The attack in the Streatham neighborhood marked a departure from recent attacks in the British capital that took place by high-profile landmarks in central London.
"The circumstances are being assessed; the incident has been declared as terrorist-related," the Metropolitan Police force tweeted.
Police said they received reports of the stabbings around 2 p.m. Multiple emergency medical vehicles quickly filled the street as helicopters hovered overhead, according to video shared on social media.
Deputy assistant police commissioner Stephen Roberts said police would quickly try to search the suspect's residence and seize any computer devices to scour his internet records.
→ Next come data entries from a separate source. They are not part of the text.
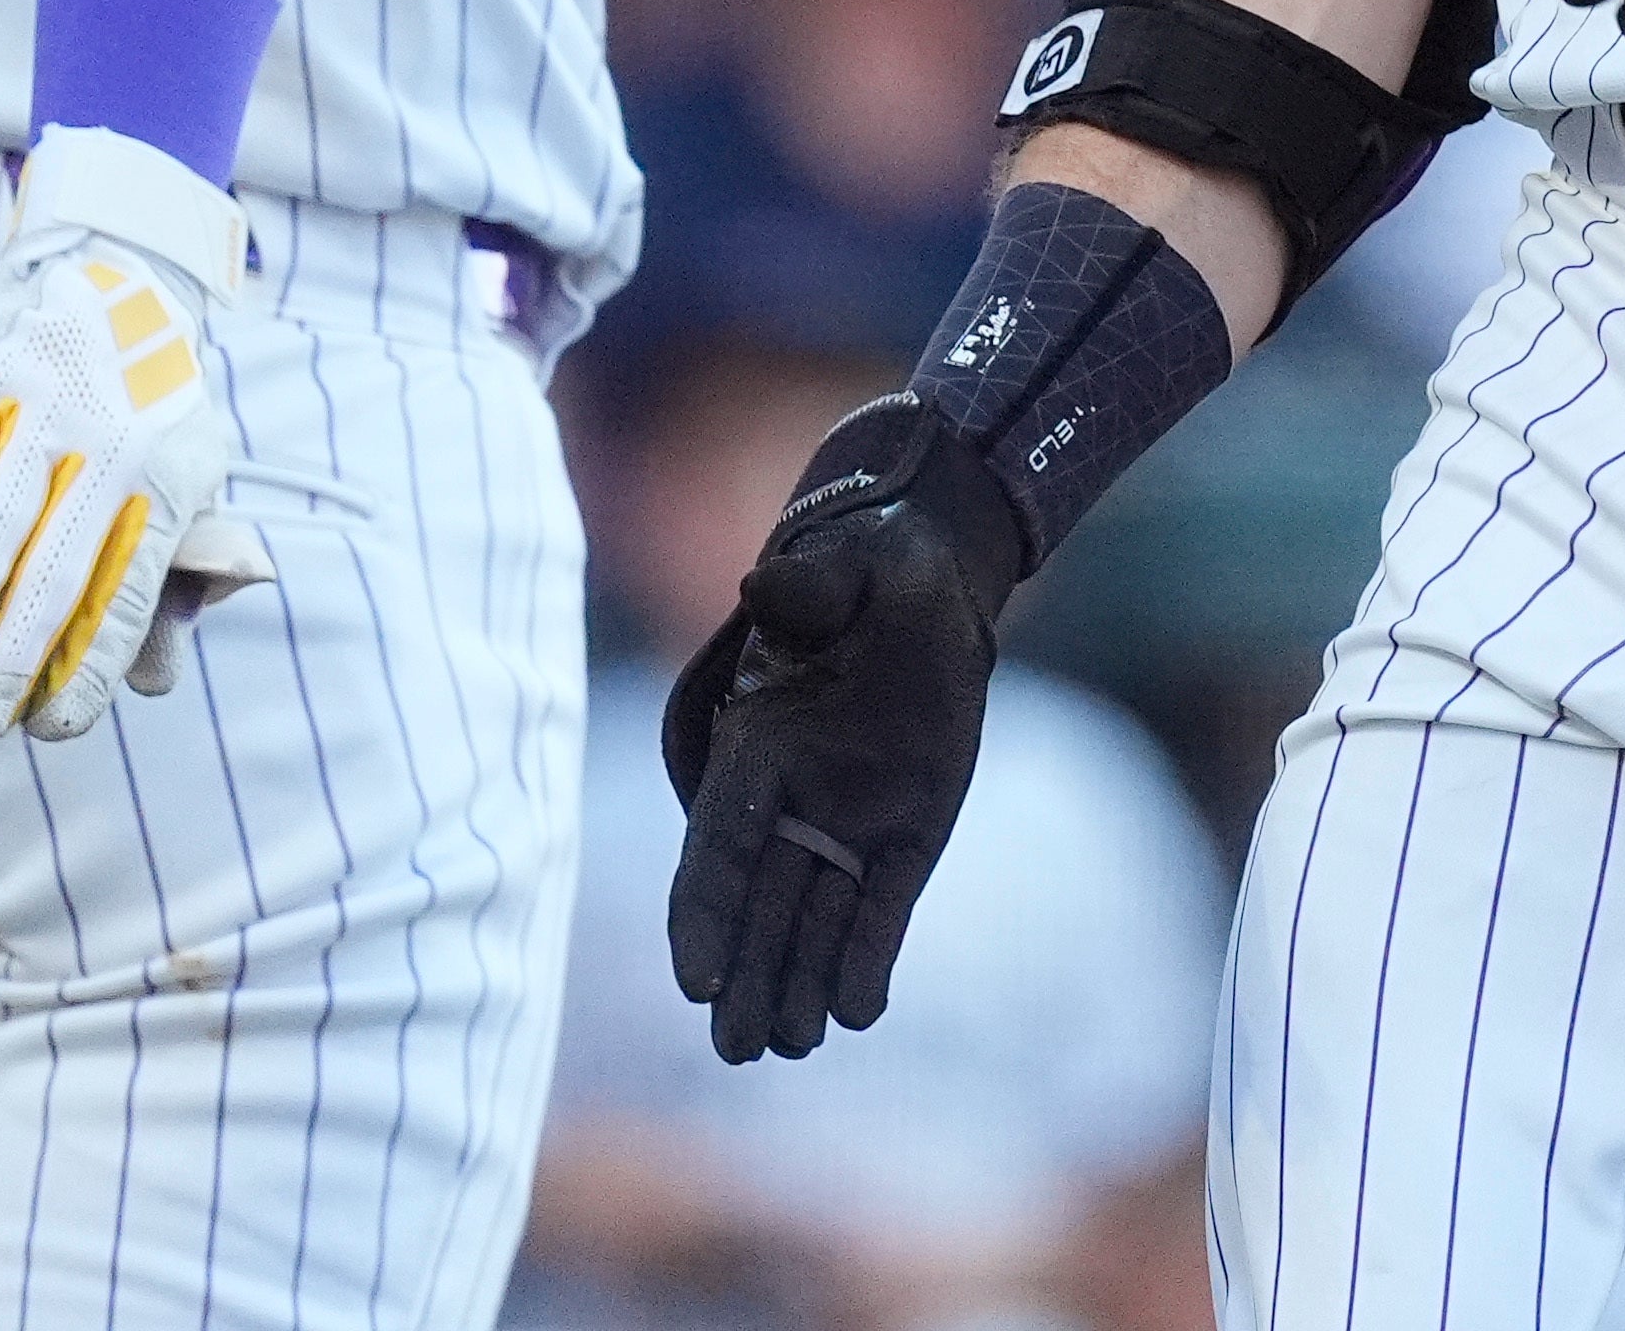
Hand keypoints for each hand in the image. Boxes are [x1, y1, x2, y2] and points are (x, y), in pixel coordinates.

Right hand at [0, 129, 271, 739]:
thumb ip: (169, 580)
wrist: (120, 265)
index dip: (95, 662)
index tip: (57, 730)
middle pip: (62, 563)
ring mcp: (51, 401)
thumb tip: (154, 682)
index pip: (134, 587)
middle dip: (19, 652)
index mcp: (176, 475)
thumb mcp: (186, 478)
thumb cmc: (149, 405)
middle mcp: (117, 440)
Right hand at [664, 396, 1019, 1062]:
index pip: (719, 845)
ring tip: (787, 1049)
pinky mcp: (905, 839)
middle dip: (745, 976)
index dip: (705, 912)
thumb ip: (811, 592)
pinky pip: (882, 909)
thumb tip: (765, 583)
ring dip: (797, 983)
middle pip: (759, 906)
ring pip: (812, 921)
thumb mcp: (857, 572)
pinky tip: (857, 1012)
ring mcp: (848, 825)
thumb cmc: (878, 573)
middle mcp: (793, 801)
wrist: (930, 589)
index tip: (695, 979)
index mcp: (759, 749)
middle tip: (737, 1051)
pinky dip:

Investigators are researching the man's background to learn more about the attack and any possible co-conspirators, Roberts said.
Roberts said if the facts show the stabbings were carried out by a "self-starter," it meant that any city in the country was vulnerable at any time to a similar sort of low-tech attack.
The attack came just a little over two months after two people were stabbed on London Bridge by a man who had recently been released from prison where he was serving a 16-year sentence for plotting a terror attack.
Authorities on Nov. 4 reduced the national threat level to "substantial," meaning an attack is considered likely. That is the third highest level in a five-step alert system used by British authorities and marks the first time the threat level has been so low since Aug. 2014.
Gulled Bulhan, a 19-year-old student from the neighborhood, told Britain's Press Association that he witnessed the attack.
"I was crossing the road when I saw a man with a machete and silver canisters on his chest being chased by what I assume was an undercover police officer - as they were in civilian clothing," he said. "The man was then shot. I think I heard three gun shots but I can't quite remember.
Bulhan said he ran into a local library to seek safety.
Richard Mustonen-Smith, 59, an Ascension Trust street pastor who is trained to work with police during crisis situations, said he was in shock.
"I've been here all my life," he said. "We're always getting accidents down here, but not this."
Prime Minister Boris Johnson praised police and emergency workers. London Mayor Sadiq Khan urged community resolve in the face of another attack.
"Terrorists seek to divide us and to destroy our way of life," he said. "Here in London we will never let them succeed."